Opinion editor's note: Editorials represent the opinions of the Star Tribune Editorial Board, which operates independently from the newsroom.


More jobs. More people. Minnesota's employment and population trends are going in the right direction, which should create cautious optimism going into 2024.

The data, derived from recent reports from the Department of Employment and Economic Development (DEED) as well as the U.S. Census Bureau, show stable, steady growth in both areas. In a credit to the state's employers and workers, Minnesota has added jobs for five months straight and 9,500 more from October to November. That's the largest increase since January. And the state gained 17,300 jobs over a three-month period, a 0.6% increase, compared with a 0.2% increase in the same time frame nationally.
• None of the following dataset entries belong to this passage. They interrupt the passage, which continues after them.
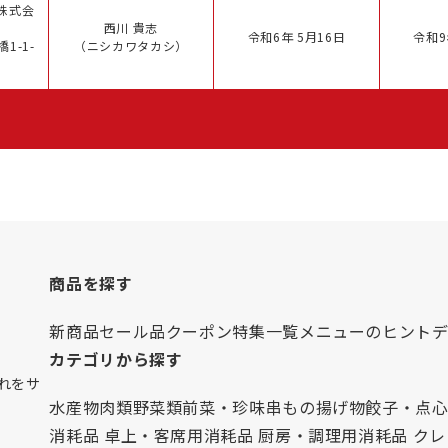
株式会
西川 貴志
令和6年 5月16日
令和9
1-1-
（ニシカワタカシ）
商品を探す
新商品
セール品
クーポン
特集一覧
メニューのヒント
カテゴリから探す
れをサ
水産物
肉類
野菜類
前菜・珍味
串もの
揚げ物
餃子・点
消耗品 卓上・客席用
消耗品 厨房・調理用
消耗品 ク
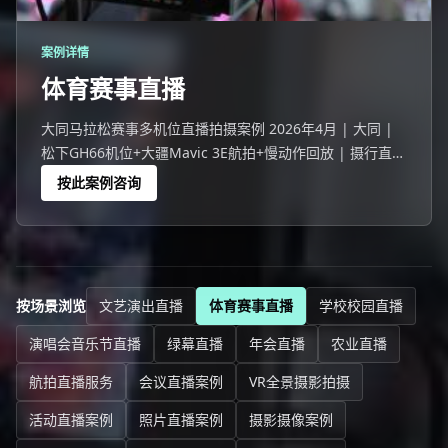
案例详情
体育赛事直播
大同马拉松赛事多机位直播拍摄案例 2026年4月 | 大同 |
松下GH66机位+大疆Mavic 3E航拍+慢动作回放 | 摄行直播
大同团队 大同一场243人参与的马拉松赛事活动，线上
按此案例咨询
12988人观看。
按场景浏览
文艺演出直播
体育赛事直播
学校校园直播
演唱会音乐节直播
绿幕直播
年会直播
农业直播
航拍直播服务
会议直播案例
VR全景摄影拍摄
活动直播案例
照片直播案例
摄影摄像案例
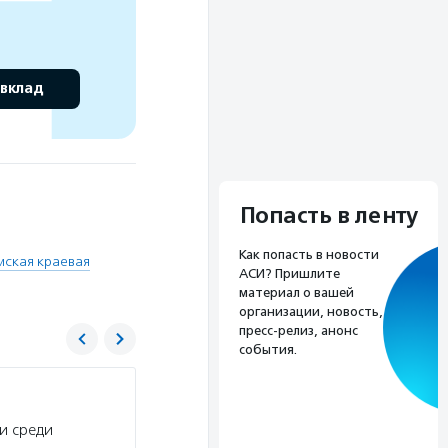
 вклад
Попасть в ленту
Как попасть в новости
ская краевая
АСИ? Пришлите
материал о вашей
организации, новость,
пресс-релиз, анонс
события.
Счастье жить
и среди
Услуги:
Общественная организация «Счастье ж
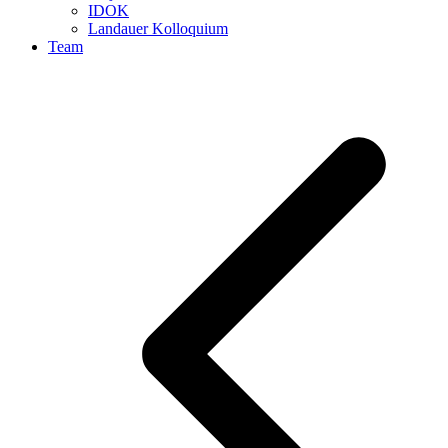
IDOK
Landauer Kolloquium
Team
November's state unemployment rate fell to 3.1%, impressively below the 3.7% national rate, as eight of 10 "supersectors" (as DEED deems them) saw growth, including trade, transportation and utilities (up 3,300 jobs); education and health services (up 2,700); government (up 1,100), and manufacturing (up 1,000).

But reflecting an enduring challenge to Minnesota employers and the state itself, the labor force actually decreased by 7,433 people in November, dropping Minnesota's participation rate to 68.3%. That's still well above the 62.8% national average, but below what's needed for most employers facing chronic labor shortages — a particularly acute condition in southern Minnesota, Angelina Nguyễn, DEED labor market information director, said during a virtual news conference last Thursday.
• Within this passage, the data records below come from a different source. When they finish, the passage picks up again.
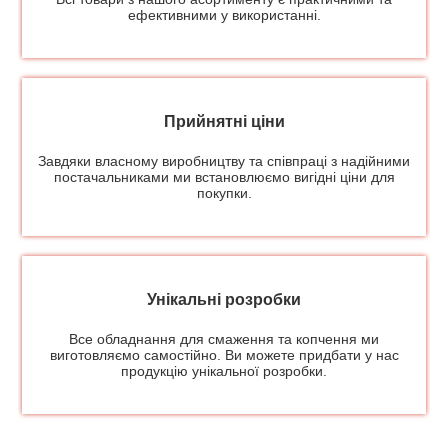
ефективними у використанні.
Прийнятні ціни
Завдяки власному виробництву та співпраці з надійними
постачальниками ми встановлюємо вигідні ціни для
покупки.
Унікальні розробки
Все обладнання для смаження та копчення ми
виготовляємо самостійно. Ви можете придбати у нас
продукцію унікальної розробки.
DEED will continue to roll out workforce development initiatives in 2024, Commissioner Matt Varilek said during the news conference, in which he also commented on the positive population growth of 23,615 people from July 2022 to July 2023. While the 0.4% increase isn't as high as some rapidly growing Sun Belt states — as well as neighboring North and South Dakota — it's better than the previous two years, and more in line with Minnesota's typical trend line.

Some of the increase came from post-pandemic stabilization of natural growth (births minus deaths), which accounted for 13,834 more Minnesotans, and even more from international migration, which added 14,575 new Minnesotans. But domestic out-migration — Minnesotans moving to other states — continued, albeit at a slower pace of 4,686.

The overall population growth "is a positive thing for all those employers that have more demand for workers than they can find," Varilek said. "Beyond that, I would say we hope to continue supporting that trend and inviting Minnesotans by being a welcoming place."

It already is for jobseekers — and government, institutions and individuals can make it even more welcoming. But it's crucial that state leaders focus on retaining residents and attracting people from other states. International migration is highly dependent on domestic politics, and an incoming Republican presidential administration (especially under former President Donald Trump) may have much more restrictive immigration policies than the Biden administration has had.

State government, under DFL leadership at the executive and legislative level, took several steps last session to try to differentiate Minnesota from neighboring states, including with programs like paid family leave. Next session, legislative leaders, as well as Gov. Tim Walz, should proceed with caution, however, because of impending budget restraints as well the need to adjust to the significant investments made last session, many of which will also require new workers to implement.

"I think we should all take pride in the unique strengths of the Minnesota economy," Varilek said, commenting on its structural diversity, high prosperity, high incomes and relatively low unemployment. Within the Upper Midwest, Minnesota "has really taken a distinct, strategic approach to policy," he added as he reflected on initiatives in education and other sectors. "We think those things are going to give us an advantage as people learn more about the Minnesota story, and learn more about the Minnesota quality of life."

It's a story that should indeed be heard regionally, nationally, and internationally. And as the jobs and population growth figures attest, more people are listening.